[PAGE TEXT]

As adjusted

EX-10.35 3 f52475exv10w35.htm EX-10.35 exv10w35
EXHIBIT 10.35
       
   
Plan: FY09 Executive Incentive Plan
Division: International Technidyne Corporation (ITC)
I.   Objective
 
    ITC’s Executive Incentive Plan, hereinafter referred to as EIP is intended to reward executive employees who significantly impact and influence ITC’s productivity in proportion to their accomplishment of specified objectives.
 
    The purpose of the plan is to ensure maximum return to ITC by encouraging greater initiative, resourcefulness, teamwork and efficiency on the part of senior management whose performance and responsibilities directly affect company profits.
 
    Awarding of the bonus will be based on company financial performance and by accomplishing a set of annual objectives, determined by the Chief Executive Officer (“CEO”) and the Board of Directors, typically at the beginning of the year. Bonus determinations and payouts will take place after the financial statements have been prepared for the fiscal year.
 
II.   Determination Of The Fund
 
    The availability of, and participants in, the fund will be set by the CEO and approved by the Board of Directors as part of the annual budgeting process.
 
III.   Effective Date
 
    The effective date of this program is January 4, 2009, the beginning of the plan year, and will continue in effect until January 2, 2010, or until terminated or amended by the Board of Directors. This plan supersedes all prior EIP plans.

[TASKS]
**a)** In the executive incentive plan text, revise the passage starting at "Awarding of the" and ending at "the fiscal year.", substituting "quarterly objectives" for "annual objectives".
**b)** According to the executive incentive plan text, what qualities does the plan seek to encourage in senior management?
**c)** Carry the executive incentive plan forward from its final sentence by drafting the section that would come next.

[GIVEN MATERIAL]
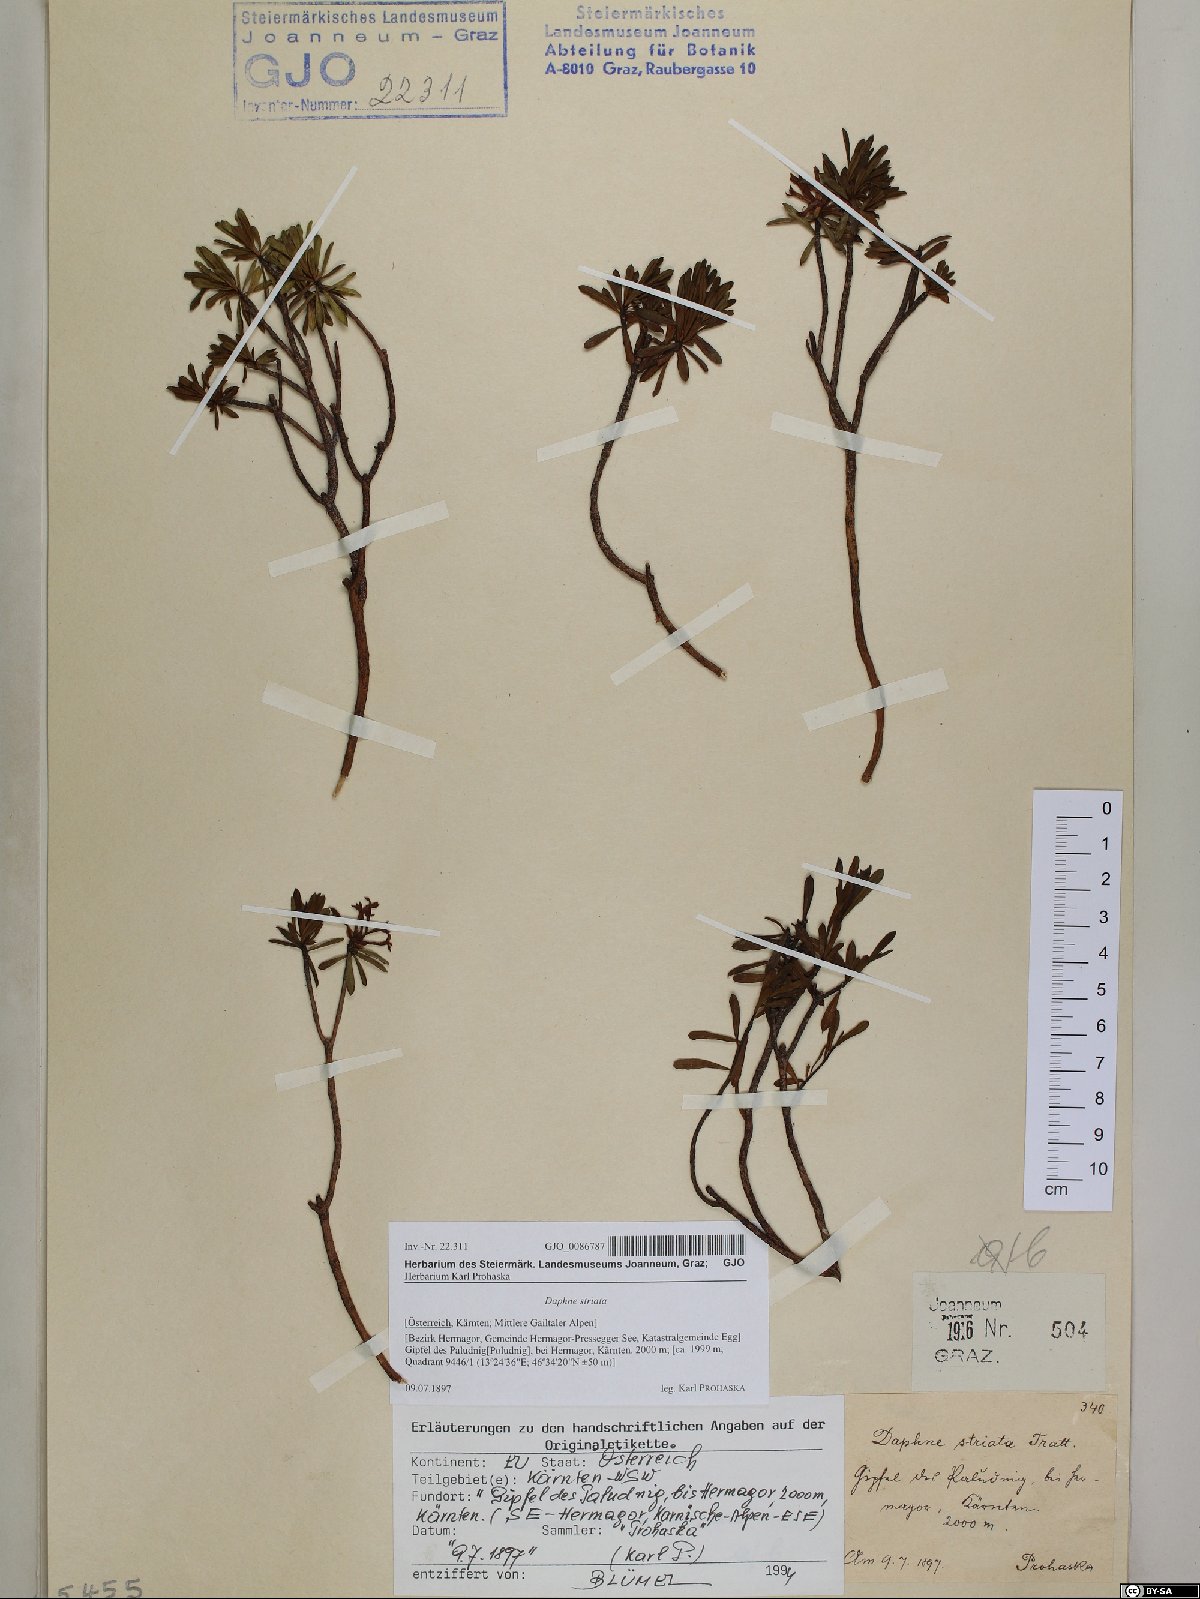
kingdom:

[PER-TASK OUTPUTS]
**a)**
Awarding of the bonus will be based on company financial performance and by accomplishing a set of quarterly objectives, determined by the Chief Executive Officer (“CEO”) and the Board of Directors, typically at the beginning of the year. Bonus determinations and payouts will take place after the financial statements have been prepared for the fiscal year.

**b)** initiative, resourcefulness, teamwork, efficiency

**c)**
IV.   Eligibility
 
    Participation in the plan is limited to those in comparable levels of responsibility who have a direct and significant influence on ITC’s growth and profitability. Employees must be regular and not eligible for any other ITC commission, bonus or incentive plan in order to be eligible to participate in the EIP.
 
    Participating employees will be determined at the beginning of the fiscal year, or at such time during the Fiscal Year that an employee achieves an eligible position. Employees will be notified of their eligibility and plan objectives, as soon as possible after the determination by the CEO or Board of Directors.
 
    Individuals must be employed by ITC at the close of the fiscal year and the date of payment in order to be eligible for an award under the EIP except participants who are involuntarily terminated due to a divestiture, plant closing, reorganization or reduction in force during the plan year may receive an award on the prorated basis described in Section VIII, Plan Administration, Prorated Awards, (subject to approval by the CEO). These monies will be paid out at the usual and customary time of payment of all bonuses. For purposes of this plan, termination shall mean the day the employee leaves the job, which may not necessarily be the last day on the payroll.
 
V.   Incentive Objectives
 
    Objectives will be agreed to by the CEO with the Senior Management reporting to him and with concurrence by the Board of Directors as necessary. Generally, there will be a minimum of three up to a maximum of seven objectives, which will include two or more financial objectives. Each objective will be weighted according to its importance, which weight will determine the percentage of the bonus awarded for completion of that objective. (See Section VI below.)
 
VI.   Bonus Opportunity and Award
 
    The award opportunity will be expressed as a percentage of the participant’s base salary at the close of the fiscal year. The award will be approved by the Board of Directors or the CEO, and will be consistent with the participant’s peers within the company.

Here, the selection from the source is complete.